The final section of the book (Part three) looks at how one can seek the Holy Spirit. Greear tackles such topics as how we are to respond when we don’t experience God’s presence and how he uses these times of silence to shape us, the place of prayer in seeking the Spirit’s work in our lives, and the need for brokenness and dependency on God for all things if we are to know his presence. He also addresses the topic of revival. What Greear shows in a relatively brief chapter, is how revival doesn’t come through demonstrations of the spectacular, but typically through the normal operations of the Spirit and the ordinary means of grace. Quoting Tim Keller, Greear notes that revival is “the intensification of the normal operations of the Holy Spirit (conviction of sin, regeneration and sanctification, assurance of salvation) through the ordinary means of grace (preaching the Word, prayer, etc.)” (196). This should be of encouragement to all pastors who faithfully, week in and week out, lead their members through these means. It should also encourage all of us, for at any moment, the Lord may send his Spirit to move mightily among his people.
This book is a welcomed introduction to the person and work of the Spirit for those new to the Christian faith and those Christians who may not have taken the time to study the doctrine of the Holy Spirit in the past. Greear does a fine job interweaving biblical instruction with personal experience as he works his way through various topics related to the Holy Spirit. Many of his personal anecdotes are entertaining. For those looking for a book that gives detailed attention to baptism in the Spirit and spiritual gifts this is not the book for you. Although Greear touches briefly on these themes, he is far more concerned with laying out a broad overview of the doctrine of the Holy Spirit. If one is interested in these particular topics, one would do well to read one or several of the following: D. A. Carson, Showing the Spirit: A Theological Exposition of 1 Corinthians 12–14 (Baker Academic, 1996); Wayne Grudem, ed., Are Miraculous Gifts for Today? (Zondervan, 1996); Craig S. Keener, Gift and Giver: The Holy Spirit for Today (Baker Academic, 2001); J. I. Packer, Keep in Step with the Spirit (Baker, 2005); and Sam Storms, A Beginner’s Guide to Spiritual Gifts (Bethany House, 2013).
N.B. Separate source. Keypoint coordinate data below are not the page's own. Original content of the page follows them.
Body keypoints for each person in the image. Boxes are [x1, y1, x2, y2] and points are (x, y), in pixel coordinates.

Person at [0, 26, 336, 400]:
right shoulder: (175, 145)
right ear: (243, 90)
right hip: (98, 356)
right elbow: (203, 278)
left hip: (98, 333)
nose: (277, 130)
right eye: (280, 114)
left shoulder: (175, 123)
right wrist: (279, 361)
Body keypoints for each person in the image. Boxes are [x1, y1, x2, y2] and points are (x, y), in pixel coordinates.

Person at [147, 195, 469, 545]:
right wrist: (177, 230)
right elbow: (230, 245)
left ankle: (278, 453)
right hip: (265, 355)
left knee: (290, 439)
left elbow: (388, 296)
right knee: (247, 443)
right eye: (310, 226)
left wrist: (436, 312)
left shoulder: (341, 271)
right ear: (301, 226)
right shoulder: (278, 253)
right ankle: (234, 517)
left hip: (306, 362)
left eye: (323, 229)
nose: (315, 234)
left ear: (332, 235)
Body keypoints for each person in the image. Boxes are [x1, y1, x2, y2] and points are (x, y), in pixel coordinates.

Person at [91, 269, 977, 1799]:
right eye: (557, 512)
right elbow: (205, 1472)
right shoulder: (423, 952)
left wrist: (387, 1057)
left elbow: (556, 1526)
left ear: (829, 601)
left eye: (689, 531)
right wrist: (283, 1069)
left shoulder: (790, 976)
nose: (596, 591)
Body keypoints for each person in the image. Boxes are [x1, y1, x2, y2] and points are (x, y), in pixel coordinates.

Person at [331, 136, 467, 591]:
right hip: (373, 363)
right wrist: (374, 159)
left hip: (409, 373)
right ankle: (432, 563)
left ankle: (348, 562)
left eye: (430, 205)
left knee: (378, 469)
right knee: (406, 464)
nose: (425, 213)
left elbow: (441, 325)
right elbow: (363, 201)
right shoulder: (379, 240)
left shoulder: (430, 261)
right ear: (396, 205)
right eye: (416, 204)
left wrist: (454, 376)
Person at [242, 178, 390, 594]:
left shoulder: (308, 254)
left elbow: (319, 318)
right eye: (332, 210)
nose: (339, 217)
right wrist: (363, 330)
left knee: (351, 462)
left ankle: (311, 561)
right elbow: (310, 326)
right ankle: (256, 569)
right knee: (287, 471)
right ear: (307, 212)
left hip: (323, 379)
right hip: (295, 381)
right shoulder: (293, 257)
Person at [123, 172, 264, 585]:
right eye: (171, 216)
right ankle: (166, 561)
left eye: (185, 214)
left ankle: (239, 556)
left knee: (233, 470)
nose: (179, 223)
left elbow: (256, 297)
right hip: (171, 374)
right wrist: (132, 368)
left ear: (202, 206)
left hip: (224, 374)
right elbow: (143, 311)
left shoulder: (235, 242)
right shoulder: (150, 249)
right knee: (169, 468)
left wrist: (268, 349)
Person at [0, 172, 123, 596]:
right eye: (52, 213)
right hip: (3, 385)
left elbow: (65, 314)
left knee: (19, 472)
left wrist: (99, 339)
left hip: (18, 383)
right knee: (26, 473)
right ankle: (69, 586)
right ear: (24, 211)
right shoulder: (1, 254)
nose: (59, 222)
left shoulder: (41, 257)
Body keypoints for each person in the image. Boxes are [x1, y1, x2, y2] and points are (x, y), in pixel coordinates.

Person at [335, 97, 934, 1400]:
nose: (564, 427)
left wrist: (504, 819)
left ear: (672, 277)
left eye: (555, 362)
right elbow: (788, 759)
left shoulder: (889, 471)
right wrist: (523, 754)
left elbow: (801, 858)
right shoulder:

The only real drawback to Jesus Continued is its broadness. In covering so much ground, there is little opportunity to drill down into what the Scripture has to say about a particular topic. Hopefully, the broadness of the author’s approach leads the reader to more questions, and a desire to answer these questions through a focused study of Scripture utilizing good books to aid one’s study.
One final word about the author: J. D. Greear is a Southern Baptist who appears to be open to all of the gifts of the Spirit. That being said, he is in no way a Pentecostal, nor do I believe he would characterize himself as a charismatic. The reader must judge for oneself whether or not this is a good thing, and whether or not one can humble oneself to learn from someone with a different theological perspective.
Disclaimer: I was given this book free from the publisher in exchange for an honest review.